Quanto vale o ser humano
Sombras e sol. A palavra para aproximar. No arrebol. Francisco se foi. Mas ficou. Porque se deixou. Memória e luz. História e arquitetura. O mundo caminhou para a integração. Globalização. Mas não foi no rumo querido. Veio a regressão. O globalismo dos fortes.
Com ele, novas formas de colonização cultural. Porque nem todos resistem a modas. E modos. Alienam a tradição. E quem dispensa a tradição perde a alma. Enfraquece a consistência moral. Não se forjam alianças entre países. O que sobra são receitas de marketing.
Sim, aumentou a riqueza. Mas não se ampliou a equidade. Nascem novas pobrezas. Ricos mais ricos. Pobres, famélicos. Refugiados são tantos que ocupam a solidão de três desertos, como diria Nelson Rodrigues. Paralelo à paisagem analógica, surgiu o planeta digital. Provocando o isolamento social. Fragilizando relações interpessoais. Acentuando, na política, as fakenews. E produzindo ódios.
A capacidade de escutar o outro, qualidade humana, quase desapareceu. O humano vem se tornando humanoide. O natural transmudando-se em bens fabricados. A inteligência, antes sensível, agora é artificial. Mas, alto lá ! O verdadeiramente humano continua. Existe na emoção. Resiste no coração. Subsiste no eco interior.
Segundo Francisco, na encíclica Fratelli tutti, o ser humano só se realiza e desenvolve, na plenitude de si. Que se concretiza no dom do olhar o outro. Na construção de encontro com o próximo. Pois a vida, plena e edificante, se apresenta onde há vínculo. Onde se pratica a convergência de vontades. Vida humana é corpo mais espírito. E a escala do legitimamente humano é mensurada no amor. O critério para definir o valor de uma vida é o amor. Quando decidimos se vai haver guerra ou se vamos selar a paz. Quem faz a guerra, desvaloriza a vida. E se anula como ser (des)humano. Quem celebra a paz, valoriza a vida. E cresce. Na escala de valores. E no respeito de todos.
Quanto vale uma vida? Quanto custa um drone? Contar, aqui, significa nada. O que conta, acima de tudo, é a dignidade atribuída ao ser humano. Porque vida não tem preço. Tem valor. Daí a relevância da noção de pertencer. De partilhar. Origem comum. Destinação conjunta. Simetria. No viver. No criar. Iguais em dignidade. Desde a genética familiar. Até a cooperação da ética global.

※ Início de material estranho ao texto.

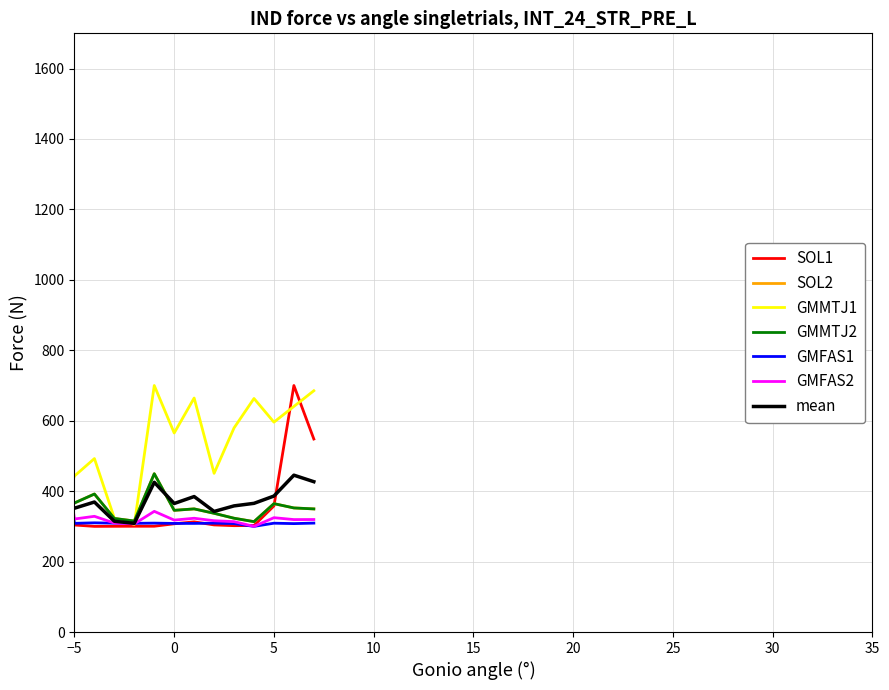

Is this an area chart (filled region under the line)?

No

Francisco defende que, quanto menor a esfera de alianças, menos influente a dimensão da realidade transformadora. Sem relacionar-se com os diferentes, a energia criadora vira horizonte tedioso. E incolor. A sociedade mundial não é coleção de países. É comunhão de interesses confluentes. Negociados. Que se ajustam. Na direção do proveito mútuo. E da equidade.
Para que a sociedade tenha futuro é preciso que se respeite a dignidade da vida. Na amizade social. E na memória. A memória ensina. É pedagógica. Na chama da consciência coletiva. E no exercício do perdão. Perdoar não é esquecer. É não se deixar dominar pelo ódio. Por isso, Francisco lutou tanto contra as guerras.